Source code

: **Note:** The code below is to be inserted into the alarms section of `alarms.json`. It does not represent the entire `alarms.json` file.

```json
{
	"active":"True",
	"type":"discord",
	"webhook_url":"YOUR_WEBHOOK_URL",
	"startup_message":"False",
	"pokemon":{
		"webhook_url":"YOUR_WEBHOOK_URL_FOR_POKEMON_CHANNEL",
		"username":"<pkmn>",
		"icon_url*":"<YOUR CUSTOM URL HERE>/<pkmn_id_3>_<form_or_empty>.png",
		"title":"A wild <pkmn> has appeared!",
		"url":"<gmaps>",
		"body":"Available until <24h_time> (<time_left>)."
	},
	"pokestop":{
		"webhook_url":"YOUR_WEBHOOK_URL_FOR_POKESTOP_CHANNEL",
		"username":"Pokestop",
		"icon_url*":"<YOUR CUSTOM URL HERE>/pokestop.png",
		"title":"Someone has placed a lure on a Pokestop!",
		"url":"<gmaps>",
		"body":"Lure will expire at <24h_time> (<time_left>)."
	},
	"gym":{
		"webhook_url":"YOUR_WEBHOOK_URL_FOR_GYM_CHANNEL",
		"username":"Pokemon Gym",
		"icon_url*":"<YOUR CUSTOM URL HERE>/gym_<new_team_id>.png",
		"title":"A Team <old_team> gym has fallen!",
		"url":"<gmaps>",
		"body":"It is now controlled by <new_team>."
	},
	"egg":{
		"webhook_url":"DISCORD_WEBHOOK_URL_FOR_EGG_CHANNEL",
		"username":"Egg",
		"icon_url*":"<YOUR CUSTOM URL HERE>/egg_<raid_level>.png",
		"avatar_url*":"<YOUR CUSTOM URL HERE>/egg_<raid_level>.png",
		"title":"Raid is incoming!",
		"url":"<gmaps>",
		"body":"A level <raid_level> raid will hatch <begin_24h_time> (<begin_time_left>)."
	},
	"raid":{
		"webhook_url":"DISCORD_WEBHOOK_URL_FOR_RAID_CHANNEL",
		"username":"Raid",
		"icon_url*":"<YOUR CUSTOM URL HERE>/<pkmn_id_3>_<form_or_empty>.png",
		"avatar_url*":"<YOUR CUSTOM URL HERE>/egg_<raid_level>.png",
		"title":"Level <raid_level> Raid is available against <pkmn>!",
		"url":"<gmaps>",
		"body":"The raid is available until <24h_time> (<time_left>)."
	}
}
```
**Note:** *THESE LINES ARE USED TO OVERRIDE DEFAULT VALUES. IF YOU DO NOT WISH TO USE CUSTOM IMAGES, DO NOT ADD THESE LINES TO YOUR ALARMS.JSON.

═══

Problem description:
All records shown above are to be reproduced without any alteration.

Task output:
Source code

: **Note:** The code below is to be inserted into the alarms section of `alarms.json`. It does not represent the entire `alarms.json` file.

```json
{
	"active":"True",
	"type":"discord",
	"webhook_url":"YOUR_WEBHOOK_URL",
	"startup_message":"False",
	"pokemon":{
		"webhook_url":"YOUR_WEBHOOK_URL_FOR_POKEMON_CHANNEL",
		"username":"<pkmn>",
		"icon_url*":"<YOUR CUSTOM URL HERE>/<pkmn_id_3>_<form_or_empty>.png",
		"title":"A wild <pkmn> has appeared!",
		"url":"<gmaps>",
		"body":"Available until <24h_time> (<time_left>)."
	},
	"pokestop":{
		"webhook_url":"YOUR_WEBHOOK_URL_FOR_POKESTOP_CHANNEL",
		"username":"Pokestop",
		"icon_url*":"<YOUR CUSTOM URL HERE>/pokestop.png",
		"title":"Someone has placed a lure on a Pokestop!",
		"url":"<gmaps>",
		"body":"Lure will expire at <24h_time> (<time_left>)."
	},
	"gym":{
		"webhook_url":"YOUR_WEBHOOK_URL_FOR_GYM_CHANNEL",
		"username":"Pokemon Gym",
		"icon_url*":"<YOUR CUSTOM URL HERE>/gym_<new_team_id>.png",
		"title":"A Team <old_team> gym has fallen!",
		"url":"<gmaps>",
		"body":"It is now controlled by <new_team>."
	},
	"egg":{
		"webhook_url":"DISCORD_WEBHOOK_URL_FOR_EGG_CHANNEL",
		"username":"Egg",
		"icon_url*":"<YOUR CUSTOM URL HERE>/egg_<raid_level>.png",
		"avatar_url*":"<YOUR CUSTOM URL HERE>/egg_<raid_level>.png",
		"title":"Raid is incoming!",
		"url":"<gmaps>",
		"body":"A level <raid_level> raid will hatch <begin_24h_time> (<begin_time_left>)."
	},
	"raid":{
		"webhook_url":"DISCORD_WEBHOOK_URL_FOR_RAID_CHANNEL",
		"username":"Raid",
		"icon_url*":"<YOUR CUSTOM URL HERE>/<pkmn_id_3>_<form_or_empty>.png",
		"avatar_url*":"<YOUR CUSTOM URL HERE>/egg_<raid_level>.png",
		"title":"Level <raid_level> Raid is available against <pkmn>!",
		"url":"<gmaps>",
		"body":"The raid is available until <24h_time> (<time_left>)."
	}
}
```
**Note:** *THESE LINES ARE USED TO OVERRIDE DEFAULT VALUES. IF YOU DO NOT WISH TO USE CUSTOM IMAGES, DO NOT ADD THESE LINES TO YOUR ALARMS.JSON.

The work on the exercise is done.